You need to be able to recognize (histologically) the difference between follicular (FL), diffuse (DLBCL, LBL, ALCL, extranodal NK/T), and starry sky architectural patterns (Burkitt, but also may be seen in LBL and DLBCL), and know the lymphomas associated with them.
You need to be able to recognize (cytologically) neoplasms with distinctive cell morphology: classic Hodgkin lymphoma, anaplastic large cell lymphoma (ALCL), adult T cell leukemia/lymphoma (ATLL), acute promyelocytic leukemia (APL), AML with inv16, etc.
You need to know the distinctive cytogenetic abnormalities that underly various neoplasms (e.g. CML has a 9;22 translocation), as well as specific molecular lesions that define hematopoietic disease entities (eg. t(9;22) in CML = BCR-ABL1 fusion).
Lastly, you need to know the phenotypic markers that distinguish specific neoplasms from each other, and the context in which they are diagnostically important: eg. naive B cell tumors (CLL and MCL) are both positive for CD20 and CD5. However, MCL is also positive for BCL1, while CLL is not (CLL is also positive for LEF1, unlike MCL).
In the broadest sense, B lineage cells have three stages of development: (blast, mature lymphocyte, and plasma cell), and the mature B lymphocyte subset has three major steps in maturation (Pre-GC, GC, and Post-GC). T cells can be said to have two stages of development (blasts to lymphocyte), and mature T lymphocytes go through three (main) stages of development: CD4/CD8 double negative, CD4/CD8 double positive, and then single positive (CD4 or CD8).
A LOT of people have expressed confusion about CD markers and which ones I expect you to know. I realize it can be overwhelming, but it’s the best way to tell these tumors apart (and this is how we do it in clinical practice). More information on each marker is included in the Appendices, for reference. This additional material is for your information (FYI) only. You will not be tested on the Appendix material.

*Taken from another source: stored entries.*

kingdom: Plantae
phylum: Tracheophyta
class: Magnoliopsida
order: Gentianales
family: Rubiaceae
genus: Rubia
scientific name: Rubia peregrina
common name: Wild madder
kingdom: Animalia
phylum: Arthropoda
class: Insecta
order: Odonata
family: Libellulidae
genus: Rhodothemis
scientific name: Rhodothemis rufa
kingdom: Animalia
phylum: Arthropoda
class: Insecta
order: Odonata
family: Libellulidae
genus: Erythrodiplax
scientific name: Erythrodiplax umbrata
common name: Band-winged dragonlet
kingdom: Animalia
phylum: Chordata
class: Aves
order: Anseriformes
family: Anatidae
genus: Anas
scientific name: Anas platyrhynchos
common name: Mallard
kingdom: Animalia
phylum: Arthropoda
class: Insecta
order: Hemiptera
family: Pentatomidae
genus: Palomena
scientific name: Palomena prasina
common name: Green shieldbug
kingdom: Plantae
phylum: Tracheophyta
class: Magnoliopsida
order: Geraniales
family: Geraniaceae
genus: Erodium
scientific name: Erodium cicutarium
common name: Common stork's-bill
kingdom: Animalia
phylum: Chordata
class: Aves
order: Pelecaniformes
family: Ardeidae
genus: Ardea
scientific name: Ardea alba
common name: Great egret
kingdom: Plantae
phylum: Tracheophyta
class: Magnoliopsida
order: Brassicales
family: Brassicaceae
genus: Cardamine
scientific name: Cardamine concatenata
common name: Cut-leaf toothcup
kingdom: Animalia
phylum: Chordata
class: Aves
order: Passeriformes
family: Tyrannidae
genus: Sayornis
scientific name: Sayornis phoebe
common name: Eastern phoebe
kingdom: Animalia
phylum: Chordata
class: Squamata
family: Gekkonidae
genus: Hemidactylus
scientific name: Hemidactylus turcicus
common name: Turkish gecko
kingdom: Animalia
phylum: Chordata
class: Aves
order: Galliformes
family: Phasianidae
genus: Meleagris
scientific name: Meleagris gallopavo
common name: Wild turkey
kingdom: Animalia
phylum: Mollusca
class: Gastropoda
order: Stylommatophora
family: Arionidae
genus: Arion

What I want you to understand from all this, is that markers are clustered by lineage, stage of development, stage of maturation, etc. In this way, you can tell one lymphocyte from another, even if they look the same under the microscope. By analogy, you can tell the lymphomas apart by the phenotype of the cells from which they are derived (the 'Ontogeny' model).
These are the markers I want you to know. I would suggest you break down the different markers for each disease by the unique features of their corresponding normal counterpart:
Normal:
B cell lymphomas
Oddballs: B cell lymphomas without a well-defined normal counterpart
T cell lymphomas
Non-lymphoid hematopoietic malignancies:
On a philosophical note, memorization may be required to master the Science of medicine, and you have your entire careers to learn it. There's a lot to learn, and you'll need it for board exams like the COMLEX, but that won't make you doctors.
Analysis is the Art of medicine, and that the most important preparation for clinical practice next year, when you hit your clerkships. Learn to think through a problem, from the clinical context, history, and physical evidence, to get to a differential diagnosis. Then determine what more information you need to get to a final diagnosis, and how to acquire it. Once you identify a diagnosis, that will inform your treatment decisions, which is the ultimate goal of everything you have done up to this point.
I do want you to learn the science, because that's the basis for the knowledge you will gain throughout the rest of your professional lives.
But if I can help you learn how to think, then I have achieved my highest goals. Good Luck.